The biggest risk of Artificial Intelligence isn’t that its models “hallucinate.” It’s not even the cost.
The real existential risk is that your competitors adopt it first—and do it better.
AI has stopped being a futuristic debate and has become the new competitive battleground. It is no longer a nice-to-have; it is the accelerator that will determine who leads the market and who becomes obsolete. AI has evolved from something we could integrate into our business to something we must incorporate into our application stack if we want to stay competitive. Treating it as a passing trend is not miscalculation—it’s a sentence.
Assuming every company already has some level of AI experimentation underway, we can identify the following set of challenges as a thought framework for evolving AI within the organization. This is not truly a “best practices guide”—it is a strategic survival map.
1. The Foundational Challenge: Data and Process Governance
The first step is introspective: is our organization prepared to integrate AI into the core of the business, rather than as a peripheral assistant?
To implement models effectively, it is critical to identify what data can be used to feed and train them—whether deep learning, machine learning, or other AI approaches. We must also understand where in our value chain these models can be applied to improve performance, and how we will measure that impact—cost reduction, increased availability, risk control, shorter delivery times, and more. Strong data and process governance is the cornerstone of any initiative aimed at becoming a data-driven company.
2. The Strategic Challenge: The Deployment and Expansion Model
There is no single path to adopting AI. The approach depends on factors such as the end user, the technical team developing the solutions, and reliance on third-party services. This leads us to the second major challenge: defining the operating model.
Two main approaches—compatible, but ideally explored in sequence during early phases—tend to emerge:
• Business-Oriented Approach:
Deployment based on generalist tools (such as N8N) or more specialized solutions for specific use cases (such as Gumloop, Relay.app, Zapier). These are often cloud-based, pay-per-use, and rooted in RPA (Robotic Process Automation).
• Technical Approach (In-House Agents):
Direct implementation of AI agents within the enterprise environment using engines like GPT, Bedrock, or Gemini, trained privately or publicly depending on subscription and data sensitivity.
3. The Financial Challenge: Cost Control and Return on Investment (ROI)
The previous step leads directly to the third challenge: controlling operating costs. Before moving into production, it is essential to estimate the costs associated with the system’s usage under real-world conditions.

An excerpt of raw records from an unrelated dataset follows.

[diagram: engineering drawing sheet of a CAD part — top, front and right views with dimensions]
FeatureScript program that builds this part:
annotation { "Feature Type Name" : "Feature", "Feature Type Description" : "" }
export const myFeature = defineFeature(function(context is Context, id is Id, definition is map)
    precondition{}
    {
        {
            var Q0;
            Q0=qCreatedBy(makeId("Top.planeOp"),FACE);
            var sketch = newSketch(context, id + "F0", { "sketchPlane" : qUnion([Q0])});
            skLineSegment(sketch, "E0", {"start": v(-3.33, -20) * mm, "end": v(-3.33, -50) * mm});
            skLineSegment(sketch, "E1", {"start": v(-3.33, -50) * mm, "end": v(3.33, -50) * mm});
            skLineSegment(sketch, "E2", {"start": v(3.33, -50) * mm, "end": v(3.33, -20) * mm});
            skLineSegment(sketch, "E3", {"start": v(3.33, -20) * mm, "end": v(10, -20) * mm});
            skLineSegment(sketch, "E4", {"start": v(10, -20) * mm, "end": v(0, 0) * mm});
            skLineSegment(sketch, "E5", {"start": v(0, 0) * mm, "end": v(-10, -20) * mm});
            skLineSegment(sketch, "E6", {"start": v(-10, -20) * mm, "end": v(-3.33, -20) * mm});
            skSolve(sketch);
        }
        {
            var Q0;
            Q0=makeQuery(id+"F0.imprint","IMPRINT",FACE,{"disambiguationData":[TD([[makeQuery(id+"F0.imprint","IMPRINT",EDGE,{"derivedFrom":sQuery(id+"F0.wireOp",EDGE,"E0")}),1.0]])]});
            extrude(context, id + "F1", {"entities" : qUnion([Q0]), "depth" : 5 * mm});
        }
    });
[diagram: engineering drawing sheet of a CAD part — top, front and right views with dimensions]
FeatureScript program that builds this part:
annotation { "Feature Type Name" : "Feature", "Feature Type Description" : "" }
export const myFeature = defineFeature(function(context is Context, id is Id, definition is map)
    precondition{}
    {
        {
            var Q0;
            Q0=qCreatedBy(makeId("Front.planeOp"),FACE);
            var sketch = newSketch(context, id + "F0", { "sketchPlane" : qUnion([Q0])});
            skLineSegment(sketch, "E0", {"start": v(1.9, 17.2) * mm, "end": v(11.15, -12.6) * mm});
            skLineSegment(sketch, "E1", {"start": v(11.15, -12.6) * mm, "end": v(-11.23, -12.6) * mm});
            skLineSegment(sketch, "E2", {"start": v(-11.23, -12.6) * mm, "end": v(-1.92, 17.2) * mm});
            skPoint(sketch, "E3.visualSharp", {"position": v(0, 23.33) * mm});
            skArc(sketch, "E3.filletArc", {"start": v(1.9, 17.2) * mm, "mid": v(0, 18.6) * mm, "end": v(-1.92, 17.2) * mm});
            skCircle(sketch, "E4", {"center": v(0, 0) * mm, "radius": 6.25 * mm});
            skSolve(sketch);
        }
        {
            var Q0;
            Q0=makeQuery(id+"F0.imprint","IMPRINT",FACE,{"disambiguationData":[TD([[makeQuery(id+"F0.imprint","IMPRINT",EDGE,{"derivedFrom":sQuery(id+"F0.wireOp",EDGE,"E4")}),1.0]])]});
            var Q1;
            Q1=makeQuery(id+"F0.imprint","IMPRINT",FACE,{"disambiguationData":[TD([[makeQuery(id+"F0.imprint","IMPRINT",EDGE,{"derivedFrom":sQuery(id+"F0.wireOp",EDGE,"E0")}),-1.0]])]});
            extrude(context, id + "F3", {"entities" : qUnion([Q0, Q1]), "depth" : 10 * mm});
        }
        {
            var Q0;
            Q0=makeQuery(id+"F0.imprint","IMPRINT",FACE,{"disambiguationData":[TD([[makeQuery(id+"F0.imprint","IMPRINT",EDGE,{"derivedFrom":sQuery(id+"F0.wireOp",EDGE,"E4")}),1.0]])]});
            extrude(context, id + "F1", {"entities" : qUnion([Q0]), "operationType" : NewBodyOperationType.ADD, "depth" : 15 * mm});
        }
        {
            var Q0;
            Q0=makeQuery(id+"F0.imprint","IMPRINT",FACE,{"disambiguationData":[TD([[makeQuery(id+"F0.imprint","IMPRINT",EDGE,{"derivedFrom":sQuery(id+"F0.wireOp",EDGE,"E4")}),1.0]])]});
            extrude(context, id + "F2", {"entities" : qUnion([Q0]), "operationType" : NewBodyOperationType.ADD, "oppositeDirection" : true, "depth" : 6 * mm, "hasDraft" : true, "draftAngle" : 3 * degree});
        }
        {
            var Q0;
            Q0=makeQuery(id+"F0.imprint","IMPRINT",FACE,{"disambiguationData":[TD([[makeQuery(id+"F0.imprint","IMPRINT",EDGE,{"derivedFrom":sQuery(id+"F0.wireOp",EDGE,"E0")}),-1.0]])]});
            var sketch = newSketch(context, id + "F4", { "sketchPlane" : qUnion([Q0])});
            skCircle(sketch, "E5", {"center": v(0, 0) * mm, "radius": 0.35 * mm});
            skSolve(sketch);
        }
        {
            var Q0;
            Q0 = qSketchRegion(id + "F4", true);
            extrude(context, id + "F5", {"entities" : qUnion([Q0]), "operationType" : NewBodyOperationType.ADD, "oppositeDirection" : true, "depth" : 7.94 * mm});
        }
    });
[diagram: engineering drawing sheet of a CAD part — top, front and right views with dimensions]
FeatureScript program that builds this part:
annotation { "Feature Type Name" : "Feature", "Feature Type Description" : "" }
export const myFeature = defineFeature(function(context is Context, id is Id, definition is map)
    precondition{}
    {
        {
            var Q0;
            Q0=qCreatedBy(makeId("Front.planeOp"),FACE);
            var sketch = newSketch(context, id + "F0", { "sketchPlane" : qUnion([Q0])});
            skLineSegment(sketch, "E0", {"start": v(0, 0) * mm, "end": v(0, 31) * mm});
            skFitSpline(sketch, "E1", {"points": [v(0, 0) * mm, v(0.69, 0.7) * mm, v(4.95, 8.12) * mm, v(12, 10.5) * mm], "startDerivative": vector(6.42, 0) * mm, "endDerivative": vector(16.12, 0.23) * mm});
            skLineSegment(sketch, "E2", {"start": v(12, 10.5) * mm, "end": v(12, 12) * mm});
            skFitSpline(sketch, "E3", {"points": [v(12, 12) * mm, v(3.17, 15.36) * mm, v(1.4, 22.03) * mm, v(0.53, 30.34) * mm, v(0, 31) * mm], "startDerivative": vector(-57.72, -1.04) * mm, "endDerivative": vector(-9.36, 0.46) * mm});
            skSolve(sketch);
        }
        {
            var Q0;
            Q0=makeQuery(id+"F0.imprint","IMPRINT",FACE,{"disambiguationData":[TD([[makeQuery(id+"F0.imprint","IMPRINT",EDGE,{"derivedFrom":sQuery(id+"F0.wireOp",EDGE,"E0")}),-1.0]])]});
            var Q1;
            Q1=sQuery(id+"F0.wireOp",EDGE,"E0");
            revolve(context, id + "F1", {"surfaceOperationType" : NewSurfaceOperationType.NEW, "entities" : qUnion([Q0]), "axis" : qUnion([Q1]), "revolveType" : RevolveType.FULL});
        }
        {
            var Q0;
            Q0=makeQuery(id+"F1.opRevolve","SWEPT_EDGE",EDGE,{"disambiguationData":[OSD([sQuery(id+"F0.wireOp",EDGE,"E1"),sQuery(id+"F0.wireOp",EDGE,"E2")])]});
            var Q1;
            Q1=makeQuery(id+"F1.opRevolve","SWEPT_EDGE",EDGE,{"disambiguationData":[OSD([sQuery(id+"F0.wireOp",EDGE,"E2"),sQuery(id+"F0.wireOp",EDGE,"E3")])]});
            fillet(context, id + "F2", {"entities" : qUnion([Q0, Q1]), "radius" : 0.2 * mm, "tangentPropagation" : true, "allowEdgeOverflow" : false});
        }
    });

It is also considered best practice to implement tools that allow for cost monitoring—alerts, quotas, and thresholds—depending on the business criticality and continuity requirements of the process where AI has been integrated.
4. The Operational Challenge: Ensuring Accuracy and Consistency
The first three challenges focus on deploying AI, but the work doesn’t stop there. Once models are in production, we must ensure that their outputs remain accurate and reliable over time.
A widely known phenomenon, “hallucination,” occurs when a model deteriorates and begins to make irrational decisions. To prevent these hallucinations—which can pose serious business risks—we must incorporate validation and monitoring mechanisms tied to our AI agents. This is the first major post-deployment challenge, and its cost must be accounted for from the beginning.
5. The Future Challenge: Evolution and the Cost of Change
Finally, there is a more aspirational—but constant—challenge: ongoing evolution and the cost associated with it. The AI landscape is extraordinarily dynamic. Although this concept is broad and subjective, it must remain part of our mindset as a driver for continuous improvement. It should not paralyze initial deployment, but it must be integrated into long-term strategy to avoid technological obsolescence.
Conclusion: AI as a Strategic Necessity
In the end, the evolution of the market makes AI adoption not an option, but a short-term necessity. To navigate this journey successfully, the best strategy is to define a clear roadmap based on measurable, well-structured steps. Only then can we look toward the future with confidence, leveraging AI as a true engine of transformation.